Please do not waste the polices time with this nonsense. They won’t take an interest in it and likely think you’re being ridiculous (which you are).

Obviously a mental health problem? Uhhh no. Just because he heard that one sentence doesn’t mean anything.

Mind your own business.

SassitudeandSparkle · 15/12/2018 14:03

I take it your DH does not like Bob or Anna - has he fallen out with them in work before this happened, OP?

You don't know what they were or why Anna might have needed them. I am surprised that anyone would report this when they don't really know what happened going on what you've said here!

onalongsabbatical · 15/12/2018 14:04

Christ we're not telling the police. Were only wondering whether to press it with the boss on the grounds that if anything happened to worsen Anna's mental health we might feel bad we'd done nothing, that kind of thing.
Really just concerned for Anna and a bit surprised that an adult with a mental health issue would do this rather than go to her own doc or get some counseling. Though it seems - despite the NHS being quite clear that it's dangerous - that lots of people do it.

OP posts:
onalongsabbatical · 15/12/2018 14:06

He has no issues with any of them. Is it not ok to worry about other people's actions? Really, is it entirely seen as being a busy-body?

OP posts:
Jenny70 · 15/12/2018 14:07

Personally I would see if DH is willing to chat to Anna, she is the one putting her health at risk taking a medication she hasn't been prescribed (and by the sound it was prescribed, not OTC).

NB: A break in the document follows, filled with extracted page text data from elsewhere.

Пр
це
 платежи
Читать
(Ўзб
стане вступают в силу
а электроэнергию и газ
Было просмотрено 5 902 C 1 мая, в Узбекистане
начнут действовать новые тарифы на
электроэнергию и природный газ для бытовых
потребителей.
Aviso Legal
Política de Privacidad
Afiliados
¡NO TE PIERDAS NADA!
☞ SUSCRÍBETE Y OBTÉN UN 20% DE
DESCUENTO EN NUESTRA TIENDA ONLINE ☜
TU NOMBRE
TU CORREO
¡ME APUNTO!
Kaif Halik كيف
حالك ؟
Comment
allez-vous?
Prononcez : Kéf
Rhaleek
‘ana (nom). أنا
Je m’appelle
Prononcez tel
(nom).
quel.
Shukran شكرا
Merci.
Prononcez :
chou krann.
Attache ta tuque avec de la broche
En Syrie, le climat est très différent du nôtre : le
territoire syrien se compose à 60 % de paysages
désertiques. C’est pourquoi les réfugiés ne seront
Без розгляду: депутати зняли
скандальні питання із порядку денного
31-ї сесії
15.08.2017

He could express concern that she may not be getting the correct medication or dose that she needs, which may make her worse, or put back her recovery. Express support and encourage her to get her own medical appointment, rather than trying Bobs for a while.

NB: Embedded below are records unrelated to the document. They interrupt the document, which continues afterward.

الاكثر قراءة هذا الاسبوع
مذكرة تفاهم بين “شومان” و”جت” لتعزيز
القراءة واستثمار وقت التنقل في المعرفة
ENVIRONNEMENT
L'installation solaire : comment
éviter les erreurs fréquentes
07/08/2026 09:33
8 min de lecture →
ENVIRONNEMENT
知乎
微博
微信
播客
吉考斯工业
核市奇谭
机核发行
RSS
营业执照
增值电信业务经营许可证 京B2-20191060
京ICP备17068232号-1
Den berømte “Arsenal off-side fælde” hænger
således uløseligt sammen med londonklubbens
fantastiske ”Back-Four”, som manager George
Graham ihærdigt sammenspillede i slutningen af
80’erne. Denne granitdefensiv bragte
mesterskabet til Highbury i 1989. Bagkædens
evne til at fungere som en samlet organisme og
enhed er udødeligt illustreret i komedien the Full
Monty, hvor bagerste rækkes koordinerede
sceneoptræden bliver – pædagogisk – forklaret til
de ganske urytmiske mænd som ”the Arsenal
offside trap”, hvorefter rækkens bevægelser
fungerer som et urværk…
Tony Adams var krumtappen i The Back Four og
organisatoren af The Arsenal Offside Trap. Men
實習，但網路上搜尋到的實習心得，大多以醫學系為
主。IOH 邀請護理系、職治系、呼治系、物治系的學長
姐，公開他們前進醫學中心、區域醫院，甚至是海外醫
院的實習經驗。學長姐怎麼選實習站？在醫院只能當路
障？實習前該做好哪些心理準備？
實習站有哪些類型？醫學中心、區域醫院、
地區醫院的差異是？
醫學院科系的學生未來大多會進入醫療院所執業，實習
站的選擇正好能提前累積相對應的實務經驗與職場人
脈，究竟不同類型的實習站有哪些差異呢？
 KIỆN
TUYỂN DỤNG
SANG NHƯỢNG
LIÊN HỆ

Also, presumably Bob is also no longer taking this medication, or he wouldn't be handing out his script as he would be needing them himself. If they are anti-depressants, why is he not taking them...

Certainly not something I have seen done, it's not a panadol, or herbal tea.

glueandstick · 15/12/2018 14:07

My friends and I regularly swap medication! I dropped an antibiotic once and a friend gave me one of hers (same dose etc) as she had a long standing condition and took them daily. Saved the NHS a packet!

Elphie54 · 15/12/2018 14:11

You don’t know she has mental health problems and even if she does, it is not your place to police what she does or doesn’t take.

Seriously, your DH over heard one sentence. Out of context it means absolutely nothing.

Redglitter · 15/12/2018 14:12

I cannot believe the old MN favourite of log it with 101 has been trotted out here. Ffs the Ops husband has NO idea what was in the box.

Log it with the Police... dont be so bloody ridiculous

MrMeSeeks · 15/12/2018 14:14

I font think your dp is bu, however there is nothing to do.
I would never swap medication for the reason listed and because some are controlled drugs

Lattesforlife · 15/12/2018 14:18

I have genuinely laughed at the logging it with police suggestion. Really? REALLY?!

SilverySurfer · 15/12/2018 14:22

It's not a good idea taking other people's medication. Years ago my then boss gave me a pill because i was feeling unwell - I went home to bed and woke up three days later.

I think if your DP has told the manager there's nothing much else he can do - they are adults.